At a downtown Denver hotel, Yoda primes a new batch of DaVita teammates. It’s late May, and they’re here for one of the company’s two-day “Academy” orientation gatherings, held every few months around the country. About 350 newbies listen intently as the grandfatherly Yoda, in a white baseball jersey with “JEDI” in red and black across his chest, espouses the DaVita Way. “We dedicate our heads, hearts, and hands to pursue the mission, live the values, and build a healthy village,” he says. “You won’t find many senior executives at Fortune 500 companies telling you that we need to love each other, but that’s part of what we’re about.”
He explains the concept of “crossing the bridge,” DaVita’s term for embracing the company’s vision. It’s both figurative and literal: A 10-foot-long wooden bridge sits in the DaVita lobby and onstage at company events. The act of traversing it unfolds with sacramental solemnity. (Thiry makes a point of walking over it every day he’s in Denver.) Most of these folks won’t cross the bridge today; they’re excited to join this new, different, special company, but it’s too soon for them to undergo something so momentous. Instead, Yoda instructs the audience to ponder the company ethos. “I want you to look down at the table in front of you and think about how you give life,” he says, with the priestly conviction he delivers to his non-DaVita congregation. “Tell yourself out loud, ‘I give life.’ ”
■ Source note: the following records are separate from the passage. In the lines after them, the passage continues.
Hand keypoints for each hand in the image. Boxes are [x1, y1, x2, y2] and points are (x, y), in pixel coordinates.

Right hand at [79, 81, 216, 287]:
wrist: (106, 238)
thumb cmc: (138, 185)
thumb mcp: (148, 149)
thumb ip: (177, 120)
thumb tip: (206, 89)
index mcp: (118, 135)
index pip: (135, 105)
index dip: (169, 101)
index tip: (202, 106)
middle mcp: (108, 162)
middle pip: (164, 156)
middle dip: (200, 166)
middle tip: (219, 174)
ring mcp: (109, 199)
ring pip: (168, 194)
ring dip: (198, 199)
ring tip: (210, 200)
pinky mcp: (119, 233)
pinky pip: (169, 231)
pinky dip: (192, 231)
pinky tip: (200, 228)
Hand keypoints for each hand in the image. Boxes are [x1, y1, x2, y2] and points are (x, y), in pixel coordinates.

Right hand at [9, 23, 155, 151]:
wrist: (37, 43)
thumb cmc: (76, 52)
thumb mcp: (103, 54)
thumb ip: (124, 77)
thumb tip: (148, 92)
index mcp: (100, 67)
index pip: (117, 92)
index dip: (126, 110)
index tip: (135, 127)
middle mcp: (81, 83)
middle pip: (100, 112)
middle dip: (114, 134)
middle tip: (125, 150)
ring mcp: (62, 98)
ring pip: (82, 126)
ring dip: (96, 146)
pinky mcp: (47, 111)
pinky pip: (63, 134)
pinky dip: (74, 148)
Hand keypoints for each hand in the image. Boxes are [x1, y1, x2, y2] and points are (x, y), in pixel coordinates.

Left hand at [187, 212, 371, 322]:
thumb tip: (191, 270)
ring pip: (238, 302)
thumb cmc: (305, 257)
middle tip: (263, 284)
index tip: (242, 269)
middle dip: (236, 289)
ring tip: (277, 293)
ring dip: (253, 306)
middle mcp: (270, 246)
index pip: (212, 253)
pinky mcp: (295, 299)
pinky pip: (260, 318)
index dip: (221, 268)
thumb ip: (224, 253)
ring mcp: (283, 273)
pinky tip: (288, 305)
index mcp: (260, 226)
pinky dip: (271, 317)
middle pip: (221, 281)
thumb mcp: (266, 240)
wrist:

The crowd murmurs a response.
Yoda: “If you really believe it, say it to the person next to you: ‘I give life.’ ”
The crowd does as instructed, but Yoda wants more. “Yell out what you do for a living! ‘I GIVE LIFE!’ ”
The rookies pipe up: “I GIVE LIFE!”
Moments later, the iconic, thumping piano notes of Bob Seger’s “Old Time Rock and Roll” crank unexpectedly from the loudspeaker. No one knows what to make of it until they see the mayor of DaVita Village, here to thrill the crowd with a surprise cameo. Thiry runs from the back of the room through the audience, high-fiving the delighted newcomers as they applaud and cheer. As the music fades, he gives his new acolytes the first of many lessons; this one is about the star that dots the “I” in the company logo. Whenever it’s shown on-screen at these events, the star leaps through the “V” and lands triumphantly atop the “I.” “The dancing star represents YOU and the good you’re doing each and every day,” says Thiry, imploring them, as always, to continue spreading his word, to sway this world of detractors and nonbelievers more warmly toward the DaVita Way. “I want you to tell people about our dancing star!”